To be fair, the world around us doesn’t give me much motivation to keep faith either. Traditional religious models have become weapons of fascist control: consider Hindu nationalism in India or Christian fundamentalism in the United States. In both cases, we have seen religion serve as an instrument of power and indoctrination. And the institutions that preach these religions (all run by men, by the way) are unable to stand up to corruption, power, money, and greed.
And beyond that, the world feels as though it’s crumbling, and the structures of justice are being dismantled before our eyes. Genocides rage on with no regard for peace. Nations invade other sovereign nations indiscriminately, with no attempt to hide their greedy desire for control of natural resources. Police and enforcement forces torture and kill innocent people with impunity. The rule of law is exposed as fiction, as leaders with criminal backgrounds cannot be tried or punished. How is it possible to hold onto faith in a world like this?
When I asked about “faith” in the Q&A, Lata answered that “faith” has become a very vexed and complicated term today. And she’s right! It has! Just notice all that I have asked “faith” to carry in these last few paragraphs alone: genocide, conquest, colonization, corruption, violence, death, and injustice. Not to mention my expectation that faith will arrive in my dreams! When I think about faith in this way and envision my own faith only through how others experience it, it is impossible to hold onto. The cards are stacked against me.
But if I’ve learned anything from Longing Suite, it’s that faith isn’t an end goal. It’s not what we achieve when the world is silent and injustice is resolved. It’s the process—the practice of showing up, witnessing, and noticing the multiplicity and complexity unfolding around us. The inconsolable sadness and the awe of a leaf dripping with morning dew. The impending fear and the sense of expansiveness of taking deep, consecutive breaths. Faith isn’t unshakeable security or safety. It’s attention.
It’s paying attention to how the world is crumbling at the same time as it’s being remade. It’s looking out at a sea of those who disagree with us and committing to witness without judgment. It’s saying, “Perhaps I don’t know the answers,” and remaining open to finding them along the way. It’s the practice of listening to our bodies, and to what the places we inhabit are telling us about the changes we need to make. Faith is not a destination. It’s the process: plain and simple. (And tiny Sowmya would be devastated to hear that it won’t arrive simply because I’ve willed my mind to conjure it correctly while dreaming).
IV. I Meditated Yesterday
I meditated yesterday. Don’t ask me how. Don’t ask me why. It just happened. And when I did, I saw the same flashes of light and had the same frenetic thoughts. They were all there: the to-do lists, the regrets, the memories, the things I wish I could change.
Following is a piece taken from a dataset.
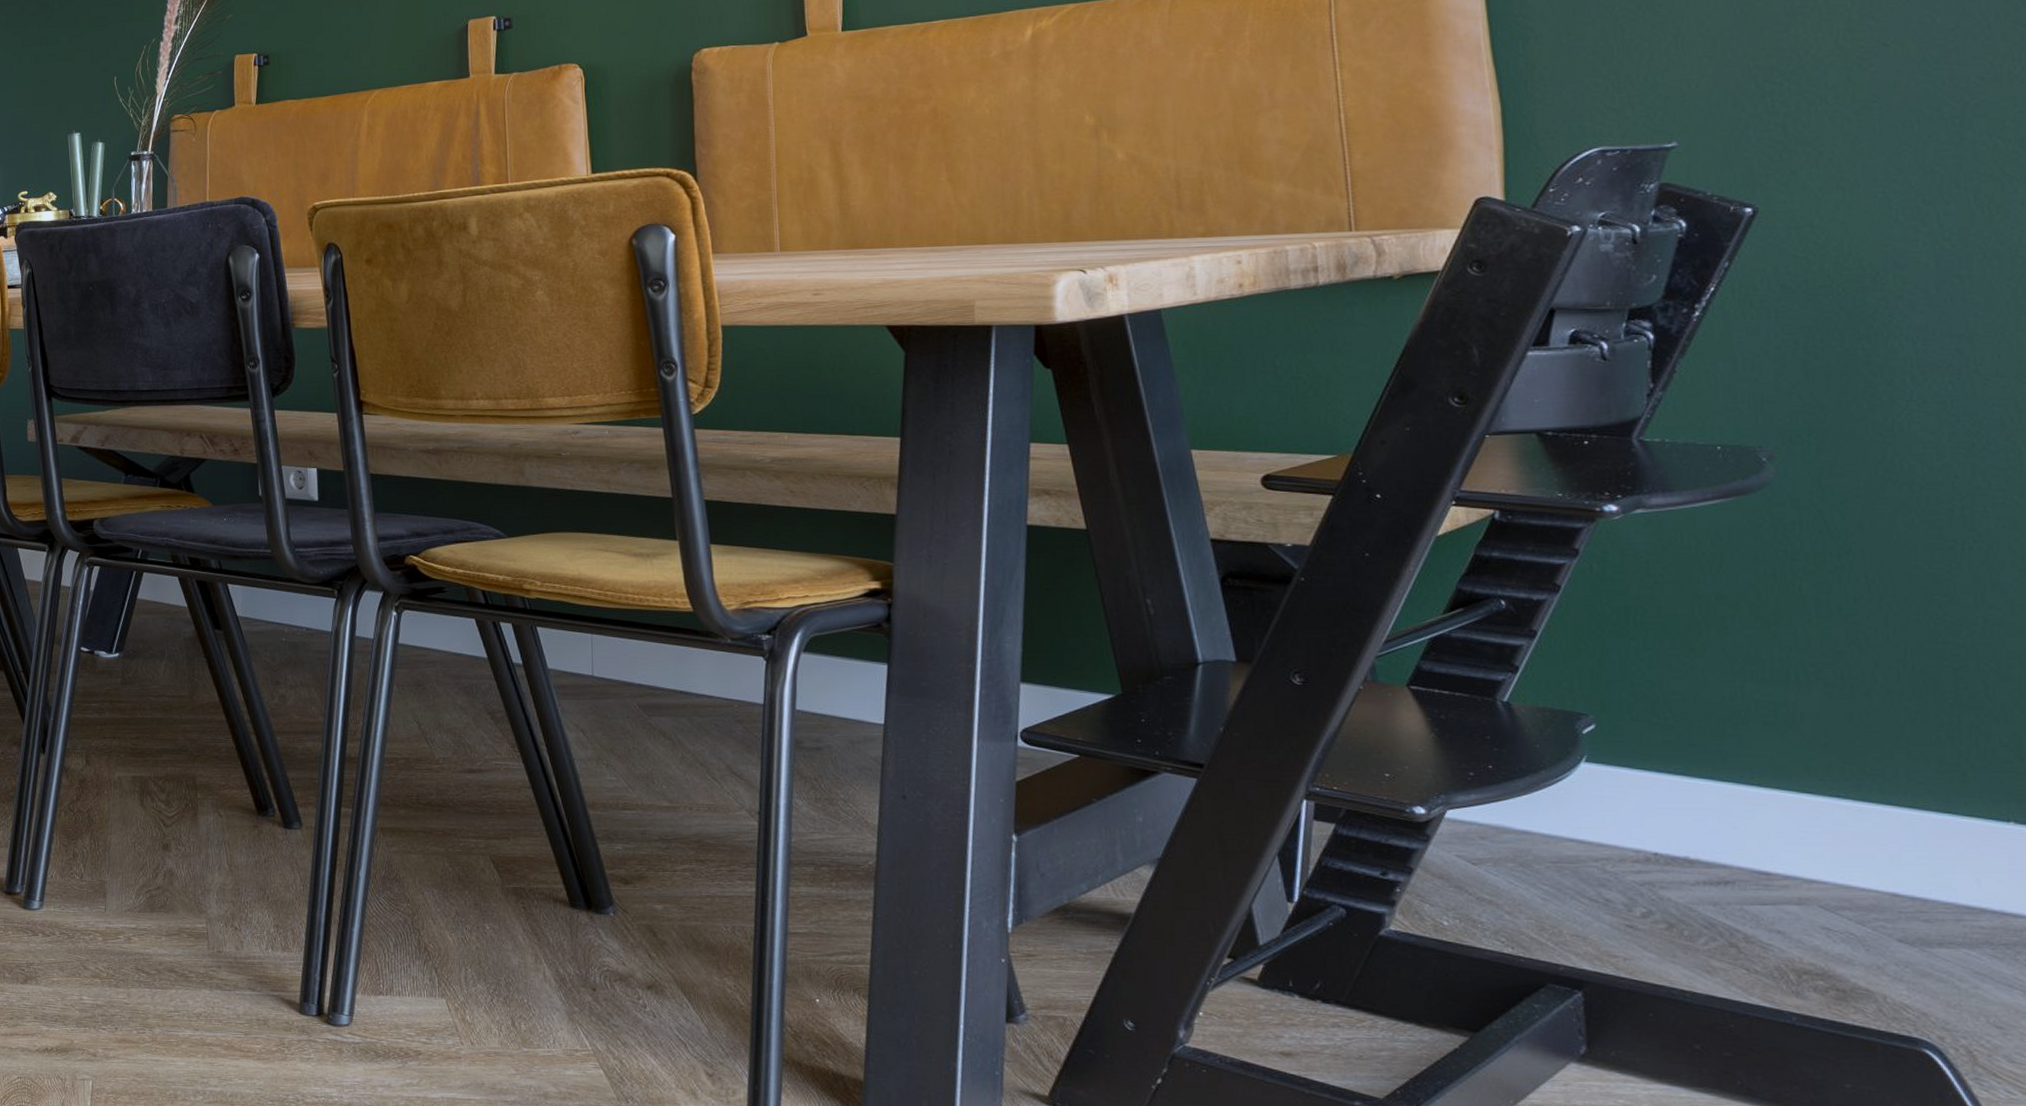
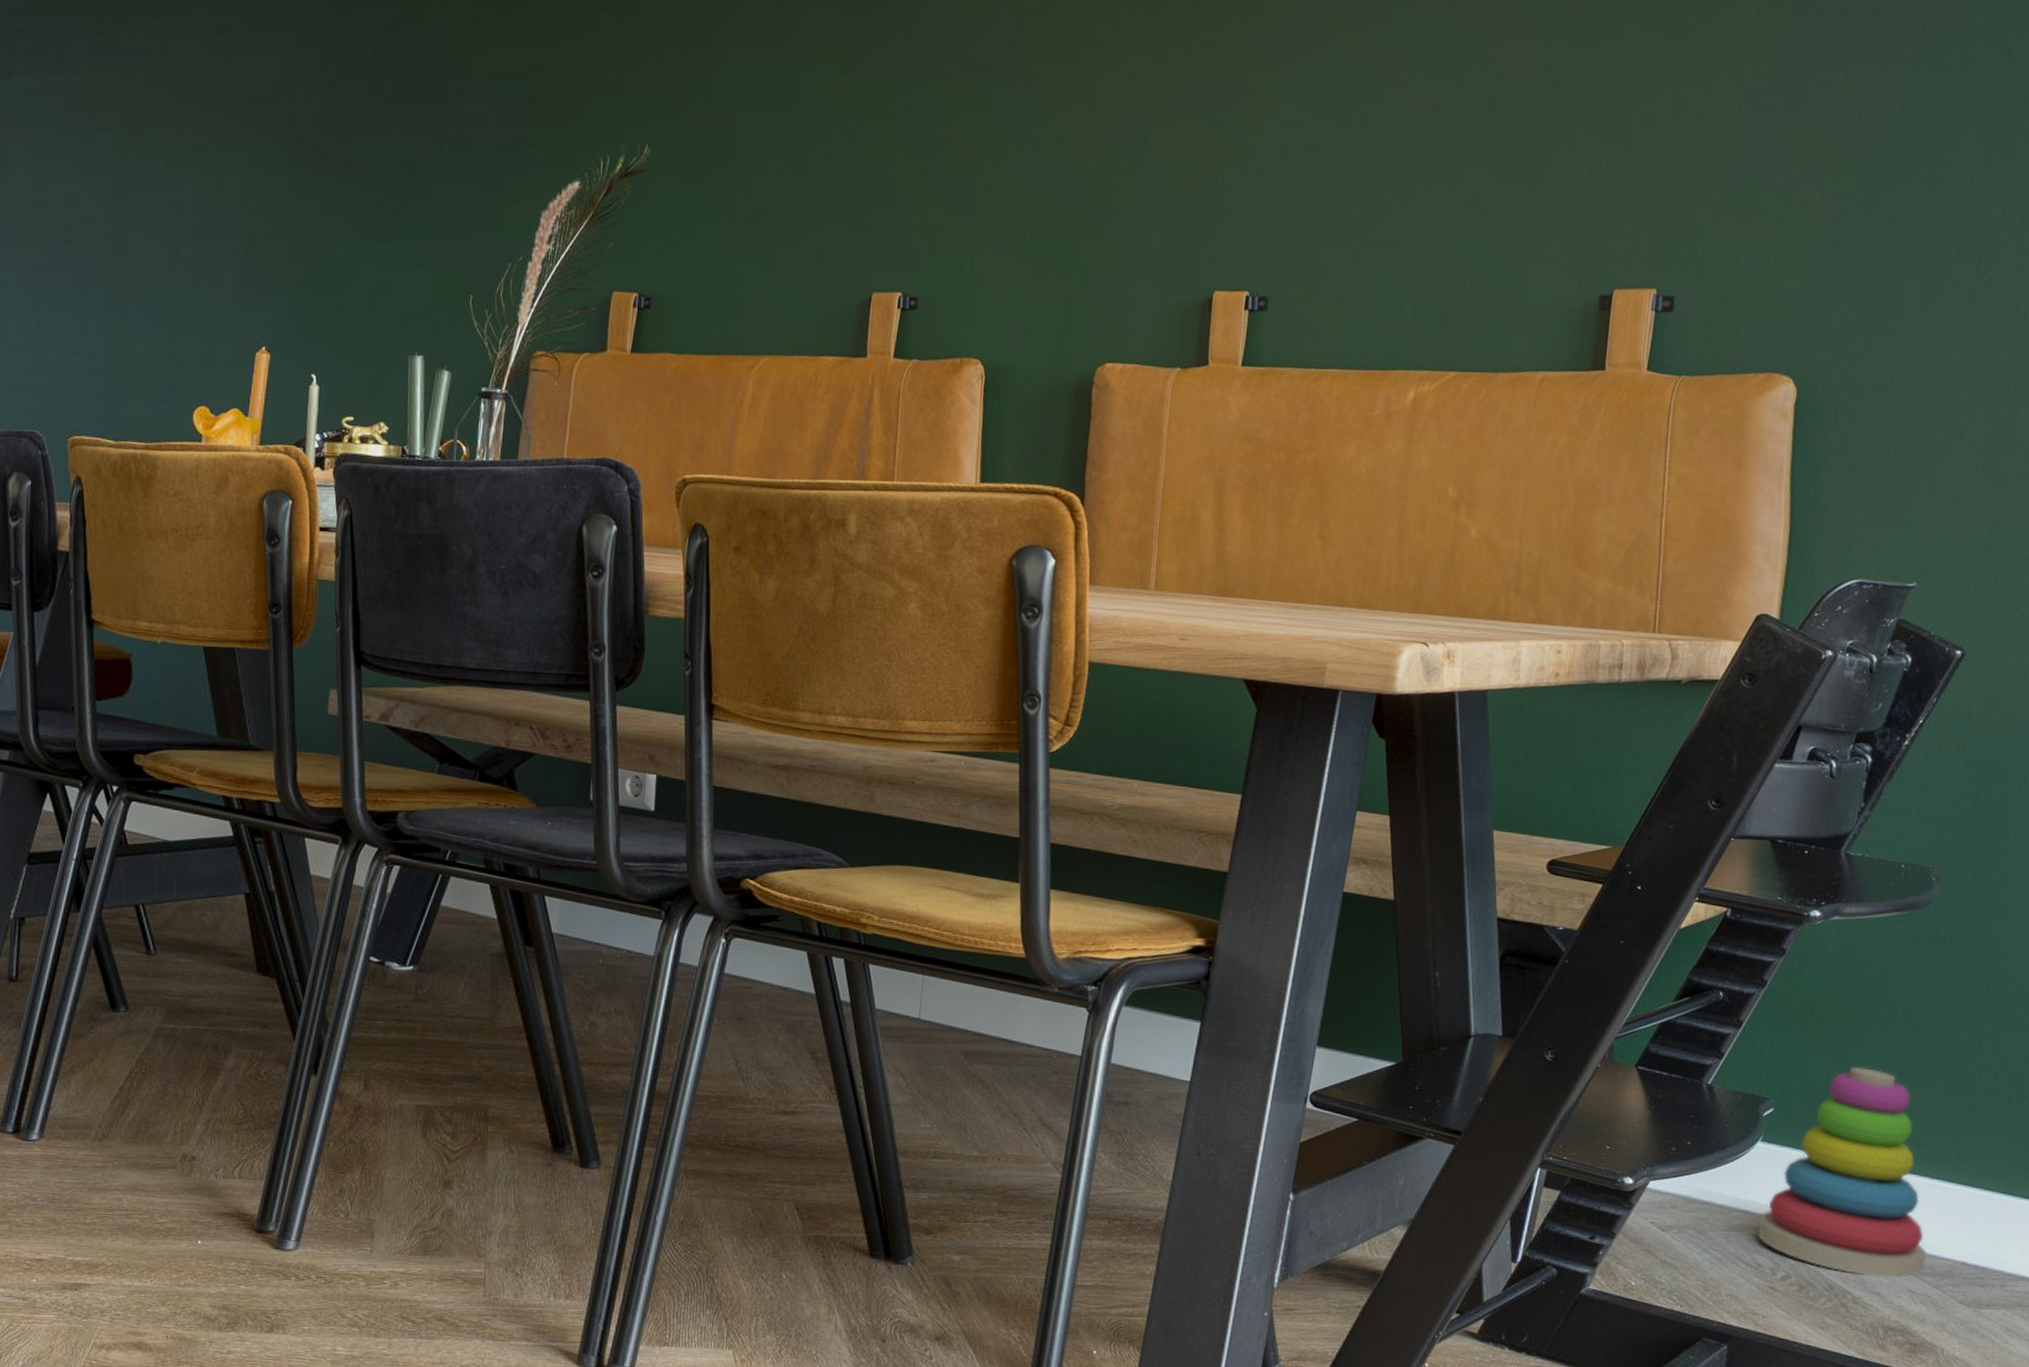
stacking toy: none [1598,673,1840,914] -> present [1756,1066,1927,1278]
But with each flash, a distinct sparkle; with each thought, a new hue. Regrets and memories: a body alive. To-do’s and things to change: the reason to keep going.
Don’t ask me how I got here from “I cannot meditate.” I truly have no idea what gave me the strength or the desire, and I don’t know if it’ll ever happen again. But I do know that I was gifted a new way of seeing—and relating to—the very same things. And perhaps that’s exactly what we need in today’s world, where old problems repeat themselves ad nauseam.
Anyway, just go see Longing Suite. And trust the process.